#### [Assignment]
Could you restate the whole listing below word for word, minus the pictures?

#### [Extracted data]

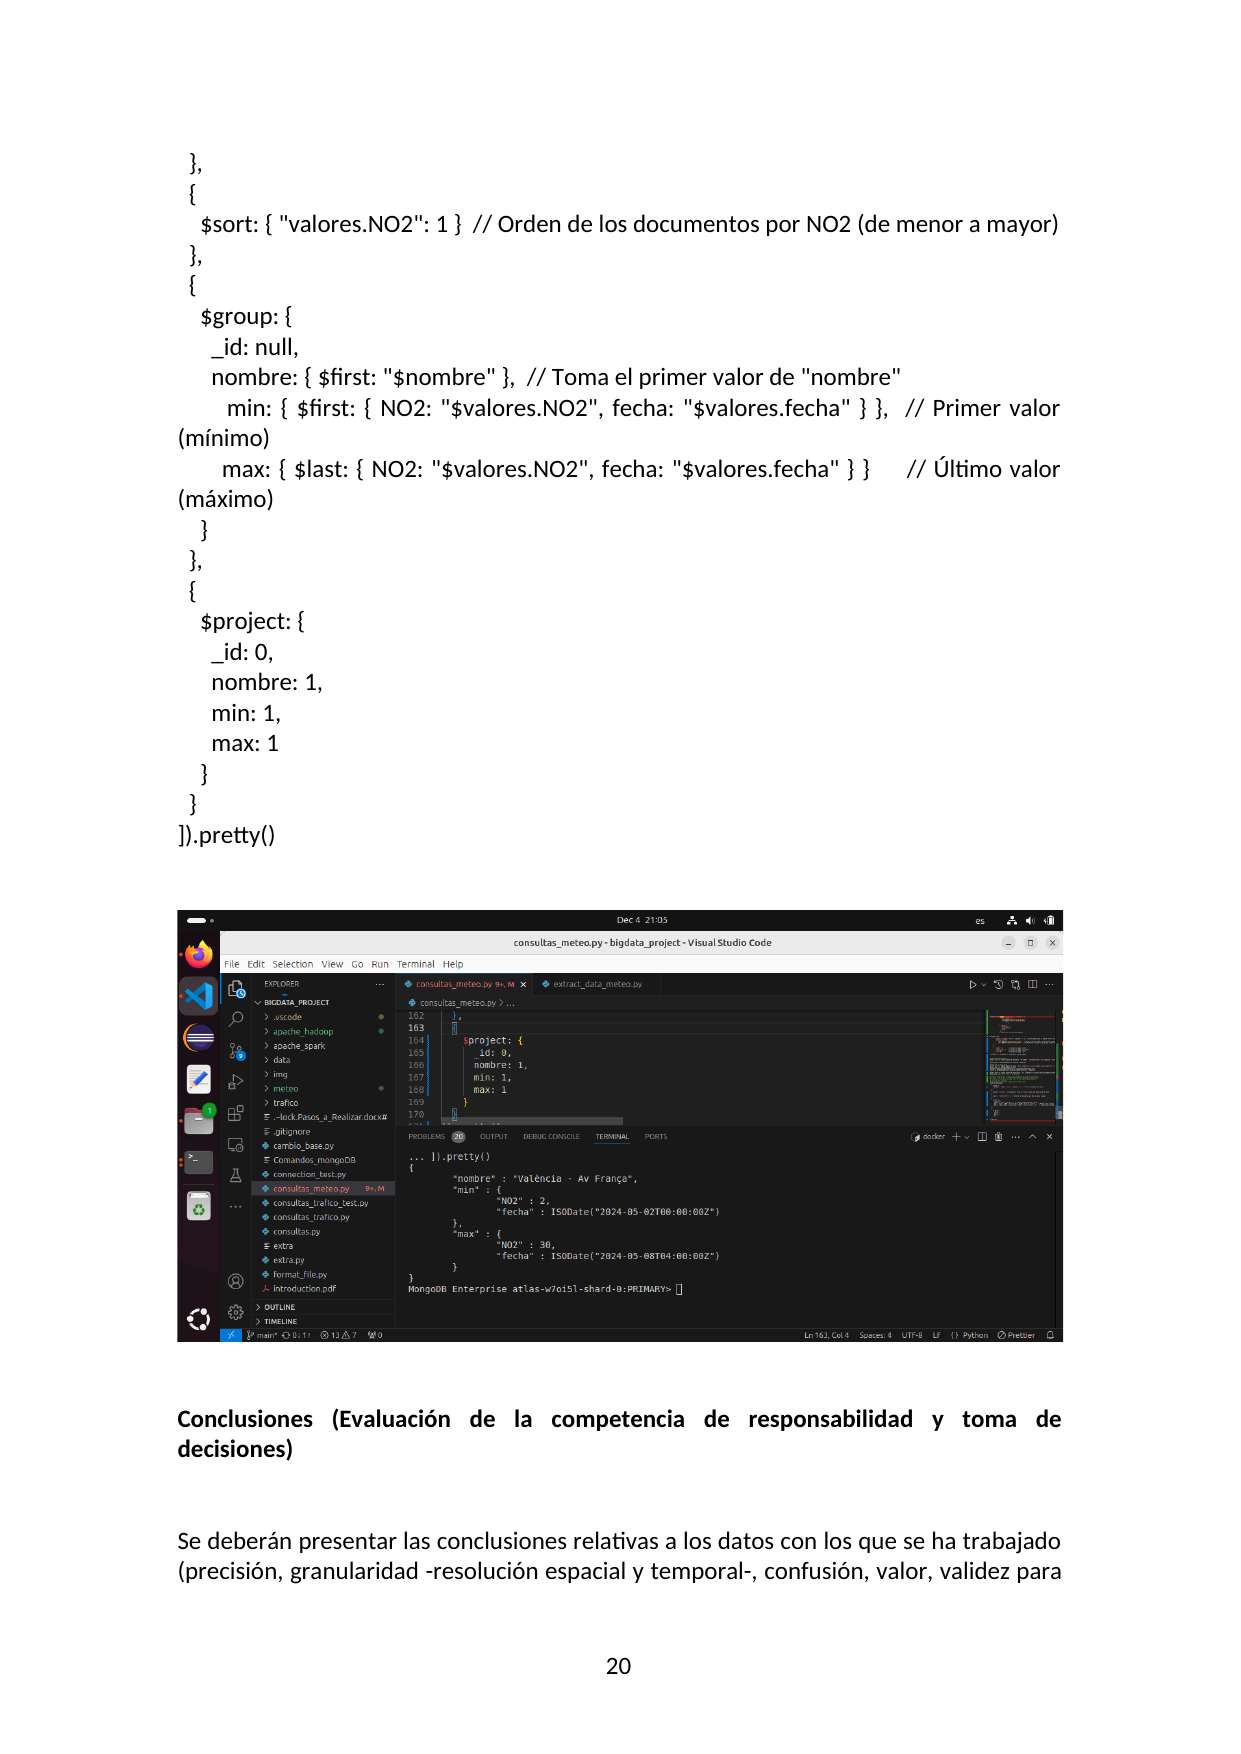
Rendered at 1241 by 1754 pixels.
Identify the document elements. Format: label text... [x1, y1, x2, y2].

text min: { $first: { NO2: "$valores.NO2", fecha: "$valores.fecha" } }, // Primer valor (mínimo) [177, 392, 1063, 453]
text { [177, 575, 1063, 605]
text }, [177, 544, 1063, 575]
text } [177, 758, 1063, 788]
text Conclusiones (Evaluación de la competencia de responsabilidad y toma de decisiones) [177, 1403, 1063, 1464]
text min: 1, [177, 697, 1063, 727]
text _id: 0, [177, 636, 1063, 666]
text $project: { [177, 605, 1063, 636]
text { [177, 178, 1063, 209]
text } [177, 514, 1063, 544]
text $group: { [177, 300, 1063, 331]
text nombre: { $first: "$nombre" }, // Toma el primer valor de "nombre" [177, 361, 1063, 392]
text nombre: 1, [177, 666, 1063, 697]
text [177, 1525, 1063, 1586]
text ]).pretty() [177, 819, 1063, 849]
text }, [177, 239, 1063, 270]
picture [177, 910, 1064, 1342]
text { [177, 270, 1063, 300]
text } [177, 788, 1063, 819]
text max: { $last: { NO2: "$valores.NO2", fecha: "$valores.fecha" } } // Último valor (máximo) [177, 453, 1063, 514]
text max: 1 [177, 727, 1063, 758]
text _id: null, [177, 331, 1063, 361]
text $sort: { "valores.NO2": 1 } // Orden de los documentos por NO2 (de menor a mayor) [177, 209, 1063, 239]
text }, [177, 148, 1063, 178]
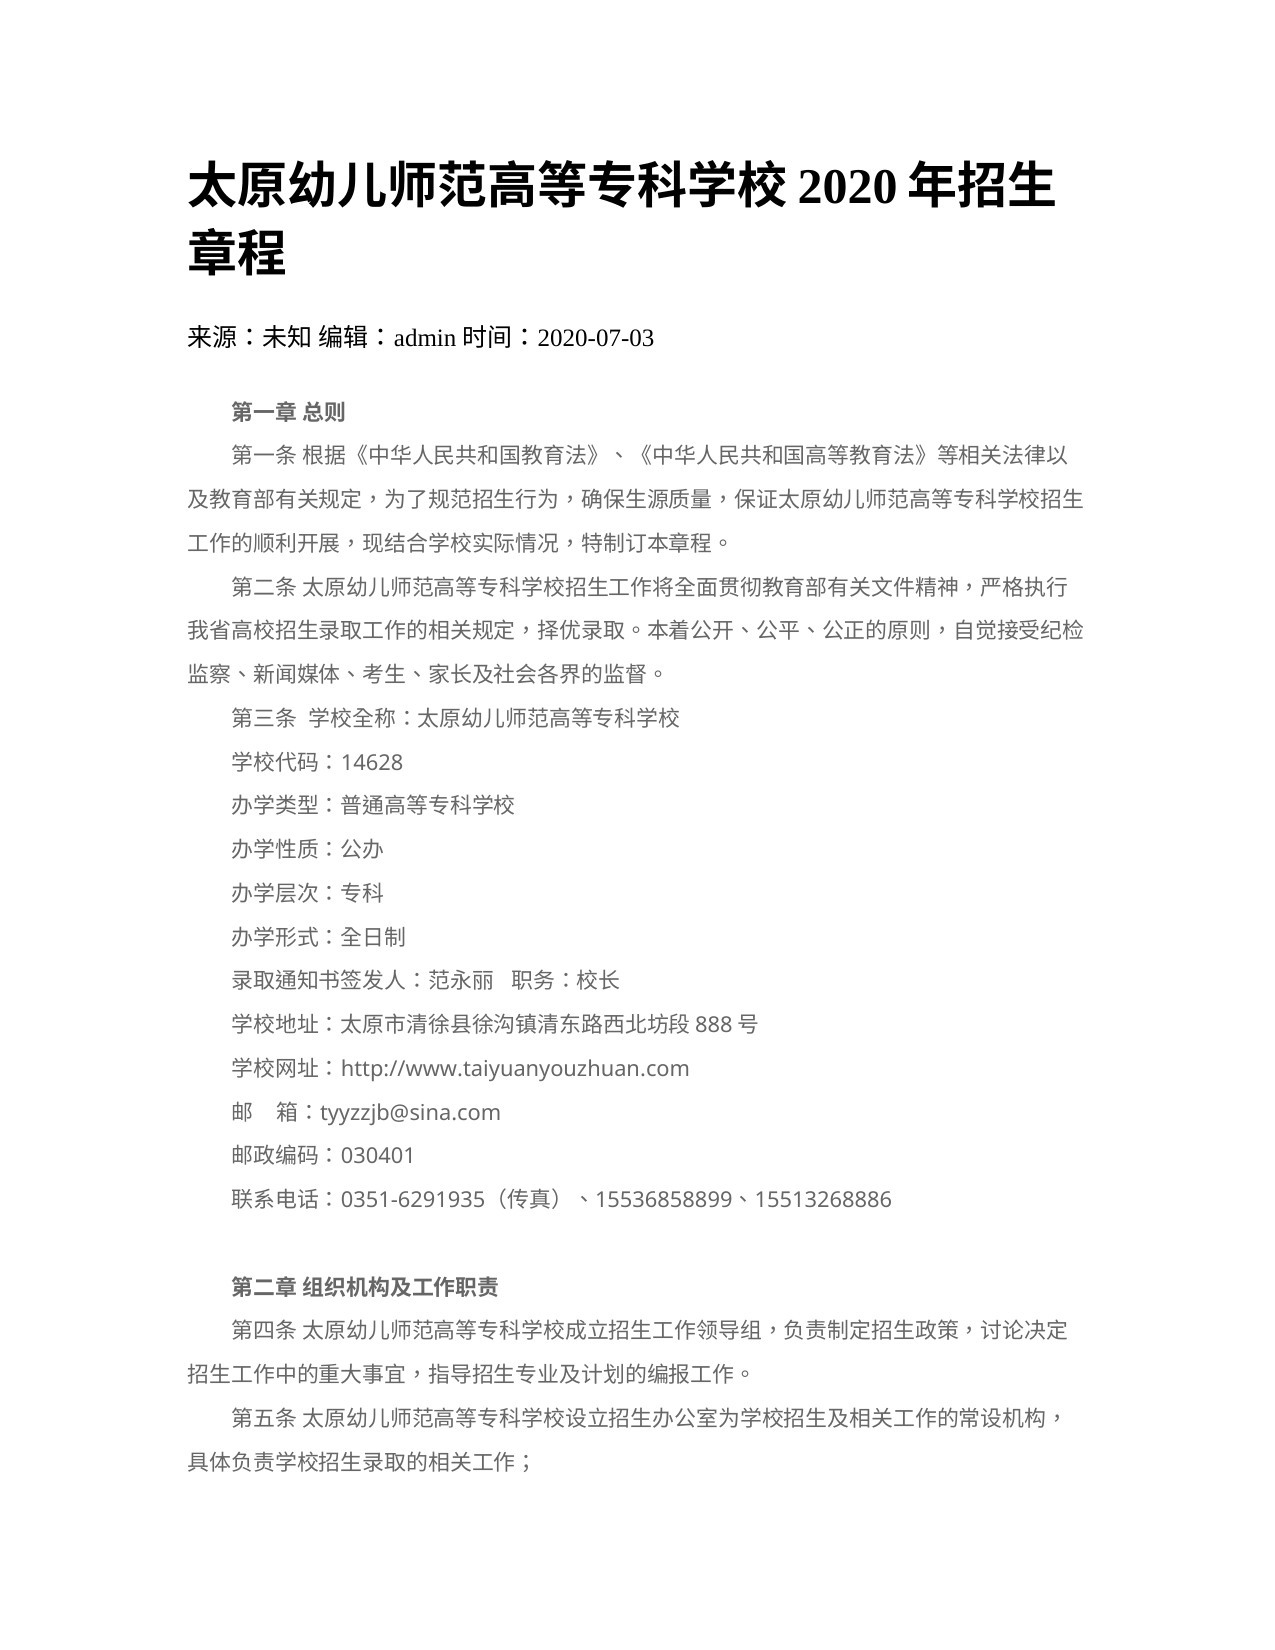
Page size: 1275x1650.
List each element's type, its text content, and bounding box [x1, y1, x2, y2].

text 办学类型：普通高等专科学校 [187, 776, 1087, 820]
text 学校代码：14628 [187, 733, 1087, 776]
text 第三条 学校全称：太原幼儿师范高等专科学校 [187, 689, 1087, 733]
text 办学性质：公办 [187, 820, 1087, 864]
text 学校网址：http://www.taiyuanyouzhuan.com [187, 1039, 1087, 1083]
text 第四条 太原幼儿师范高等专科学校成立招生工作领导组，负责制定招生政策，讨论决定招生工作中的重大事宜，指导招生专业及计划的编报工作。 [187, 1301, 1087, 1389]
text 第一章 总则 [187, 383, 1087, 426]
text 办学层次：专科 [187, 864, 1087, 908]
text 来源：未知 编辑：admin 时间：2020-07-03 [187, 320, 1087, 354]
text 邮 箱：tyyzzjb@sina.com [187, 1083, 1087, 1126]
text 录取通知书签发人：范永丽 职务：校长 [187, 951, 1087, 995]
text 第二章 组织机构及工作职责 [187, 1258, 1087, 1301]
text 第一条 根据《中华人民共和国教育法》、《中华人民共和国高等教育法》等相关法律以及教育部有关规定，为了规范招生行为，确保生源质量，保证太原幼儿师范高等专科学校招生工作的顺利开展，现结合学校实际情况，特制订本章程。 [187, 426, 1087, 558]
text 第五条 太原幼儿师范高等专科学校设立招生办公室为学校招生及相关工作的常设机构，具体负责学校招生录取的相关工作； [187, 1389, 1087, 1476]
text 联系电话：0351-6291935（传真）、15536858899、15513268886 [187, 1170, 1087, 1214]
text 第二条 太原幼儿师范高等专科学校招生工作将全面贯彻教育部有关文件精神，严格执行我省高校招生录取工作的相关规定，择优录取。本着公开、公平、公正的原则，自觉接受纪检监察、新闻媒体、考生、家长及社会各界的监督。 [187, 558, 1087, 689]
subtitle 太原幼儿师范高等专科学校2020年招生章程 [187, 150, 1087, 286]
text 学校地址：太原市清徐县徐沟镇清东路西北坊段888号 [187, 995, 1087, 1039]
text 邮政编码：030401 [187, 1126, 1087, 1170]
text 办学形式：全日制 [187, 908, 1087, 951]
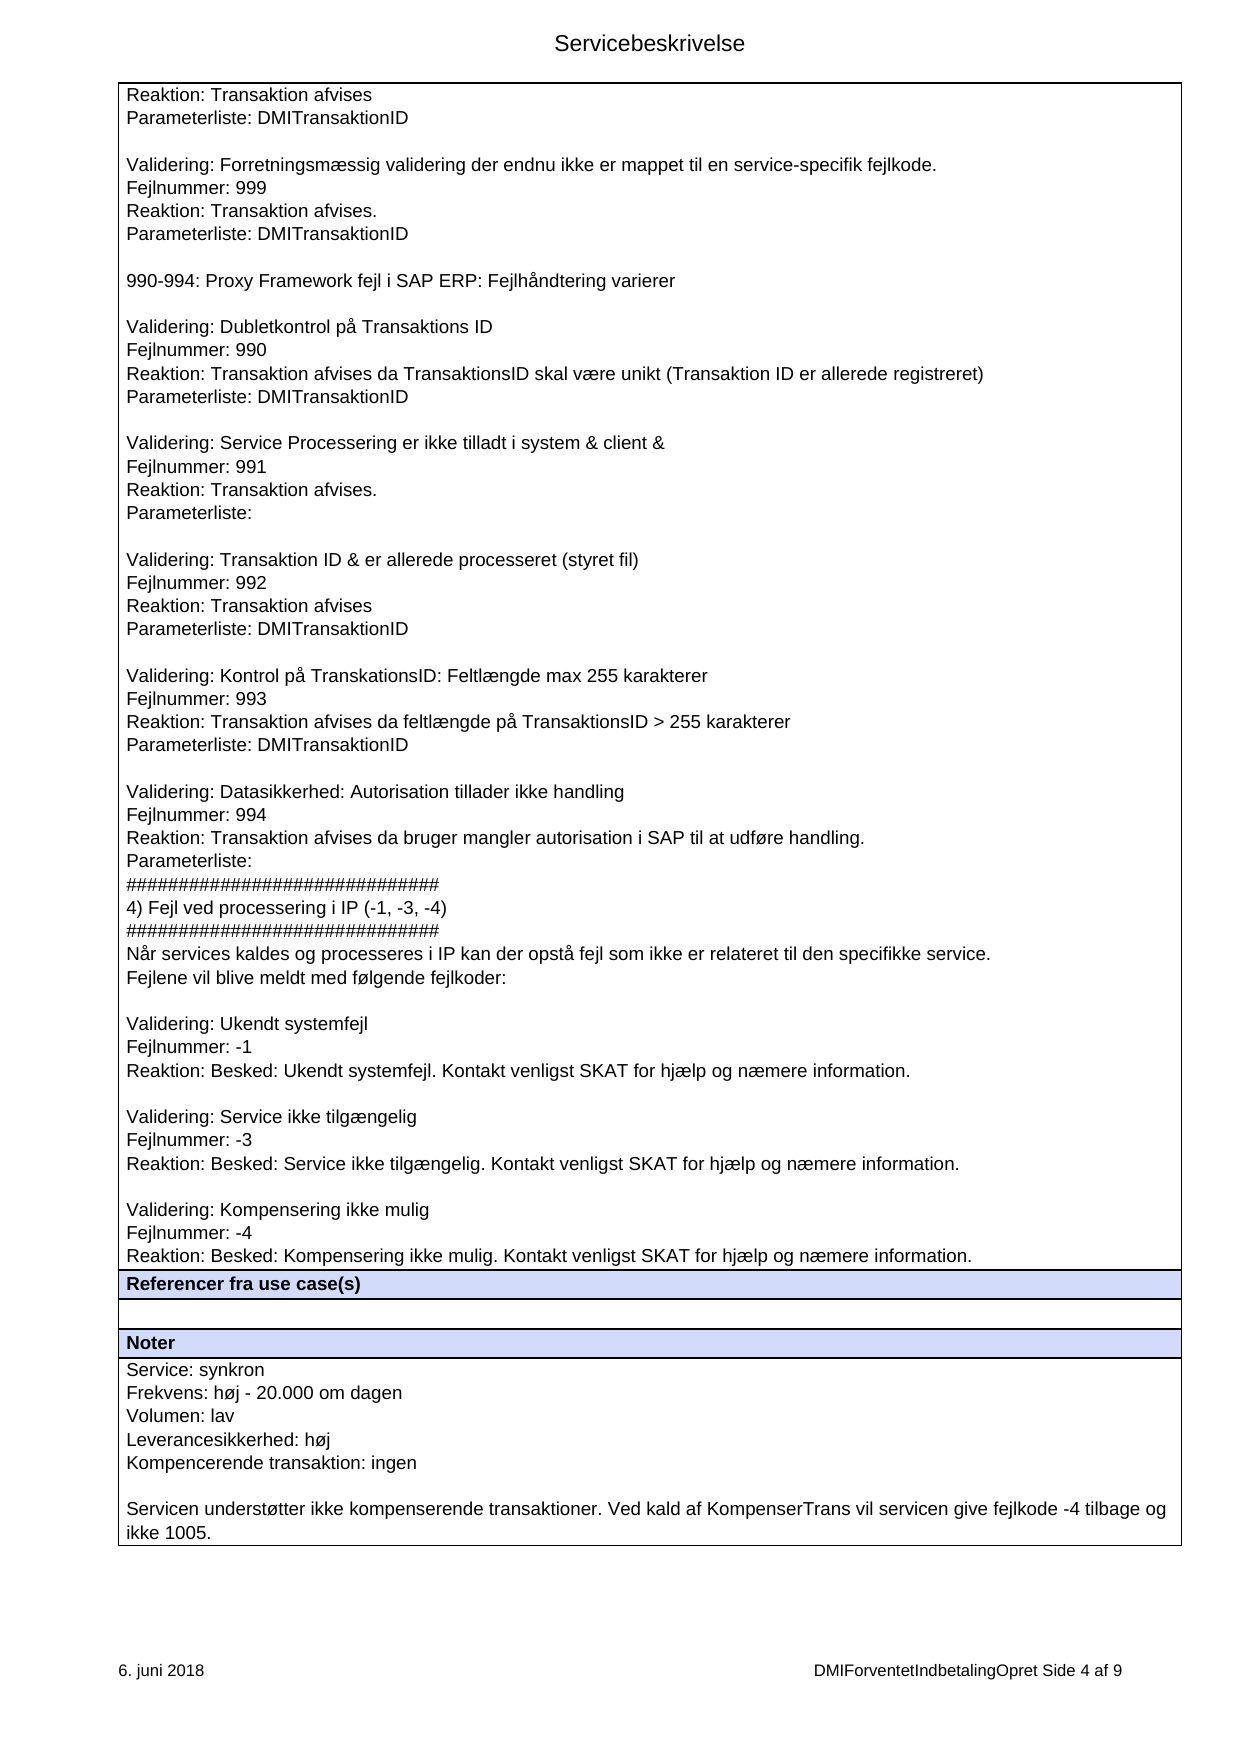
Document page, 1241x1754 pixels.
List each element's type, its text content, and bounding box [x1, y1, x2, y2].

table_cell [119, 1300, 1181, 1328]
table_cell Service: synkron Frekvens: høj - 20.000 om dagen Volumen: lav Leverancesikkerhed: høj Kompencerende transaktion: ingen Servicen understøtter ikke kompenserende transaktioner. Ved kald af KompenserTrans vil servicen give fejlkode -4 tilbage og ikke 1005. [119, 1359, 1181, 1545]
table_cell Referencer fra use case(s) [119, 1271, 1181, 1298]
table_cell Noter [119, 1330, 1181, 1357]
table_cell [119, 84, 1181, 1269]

#### [Result]
Rendered at 1241 by 1754 pixels.
Identify the document elements. Format: label text... [x1, y1, x2, y2].

text min: { $first: { NO2: "$valores.NO2", fecha: "$valores.fecha" } }, // Primer valor (mínimo) [177, 392, 1063, 453]
text { [177, 575, 1063, 605]
text }, [177, 544, 1063, 575]
text } [177, 758, 1063, 788]
text Conclusiones (Evaluación de la competencia de responsabilidad y toma de decisiones) [177, 1403, 1063, 1464]
text min: 1, [177, 697, 1063, 727]
text _id: 0, [177, 636, 1063, 666]
text $project: { [177, 605, 1063, 636]
text { [177, 178, 1063, 209]
text } [177, 514, 1063, 544]
text $group: { [177, 300, 1063, 331]
text nombre: { $first: "$nombre" }, // Toma el primer valor de "nombre" [177, 361, 1063, 392]
text nombre: 1, [177, 666, 1063, 697]
text [177, 1525, 1063, 1586]
text ]).pretty() [177, 819, 1063, 849]
text }, [177, 239, 1063, 270]
picture [177, 910, 1064, 1342]
text { [177, 270, 1063, 300]
text } [177, 788, 1063, 819]
text max: { $last: { NO2: "$valores.NO2", fecha: "$valores.fecha" } } // Último valor (máximo) [177, 453, 1063, 514]
text max: 1 [177, 727, 1063, 758]
text _id: null, [177, 331, 1063, 361]
text $sort: { "valores.NO2": 1 } // Orden de los documentos por NO2 (de menor a mayor) [177, 209, 1063, 239]
text }, [177, 148, 1063, 178]
Page size: 1275x1650.
List each element's type, its text content, and bounding box [x1, y1, x2, y2].

text 办学类型：普通高等专科学校 [187, 776, 1087, 820]
text 学校代码：14628 [187, 733, 1087, 776]
text 第三条 学校全称：太原幼儿师范高等专科学校 [187, 689, 1087, 733]
text 办学性质：公办 [187, 820, 1087, 864]
text 学校网址：http://www.taiyuanyouzhuan.com [187, 1039, 1087, 1083]
text 第四条 太原幼儿师范高等专科学校成立招生工作领导组，负责制定招生政策，讨论决定招生工作中的重大事宜，指导招生专业及计划的编报工作。 [187, 1301, 1087, 1389]
text 第一章 总则 [187, 383, 1087, 426]
text 办学层次：专科 [187, 864, 1087, 908]
text 来源：未知 编辑：admin 时间：2020-07-03 [187, 320, 1087, 354]
text 邮 箱：tyyzzjb@sina.com [187, 1083, 1087, 1126]
text 录取通知书签发人：范永丽 职务：校长 [187, 951, 1087, 995]
text 第二章 组织机构及工作职责 [187, 1258, 1087, 1301]
text 第一条 根据《中华人民共和国教育法》、《中华人民共和国高等教育法》等相关法律以及教育部有关规定，为了规范招生行为，确保生源质量，保证太原幼儿师范高等专科学校招生工作的顺利开展，现结合学校实际情况，特制订本章程。 [187, 426, 1087, 558]
text 第五条 太原幼儿师范高等专科学校设立招生办公室为学校招生及相关工作的常设机构，具体负责学校招生录取的相关工作； [187, 1389, 1087, 1476]
text 联系电话：0351-6291935（传真）、15536858899、15513268886 [187, 1170, 1087, 1214]
text 第二条 太原幼儿师范高等专科学校招生工作将全面贯彻教育部有关文件精神，严格执行我省高校招生录取工作的相关规定，择优录取。本着公开、公平、公正的原则，自觉接受纪检监察、新闻媒体、考生、家长及社会各界的监督。 [187, 558, 1087, 689]
subtitle 太原幼儿师范高等专科学校2020年招生章程 [187, 150, 1087, 286]
text 学校地址：太原市清徐县徐沟镇清东路西北坊段888号 [187, 995, 1087, 1039]
text 邮政编码：030401 [187, 1126, 1087, 1170]
text 办学形式：全日制 [187, 908, 1087, 951]
Document page, 1241x1754 pixels.
List each element's type, its text content, and bounding box [x1, y1, x2, y2].

table_cell [119, 1300, 1181, 1328]
table_cell Service: synkron Frekvens: høj - 20.000 om dagen Volumen: lav Leverancesikkerhed: høj Kompencerende transaktion: ingen Servicen understøtter ikke kompenserende transaktioner. Ved kald af KompenserTrans vil servicen give fejlkode -4 tilbage og ikke 1005. [119, 1359, 1181, 1545]
table_cell Referencer fra use case(s) [119, 1271, 1181, 1298]
table_cell Noter [119, 1330, 1181, 1357]
table_cell [119, 84, 1181, 1269]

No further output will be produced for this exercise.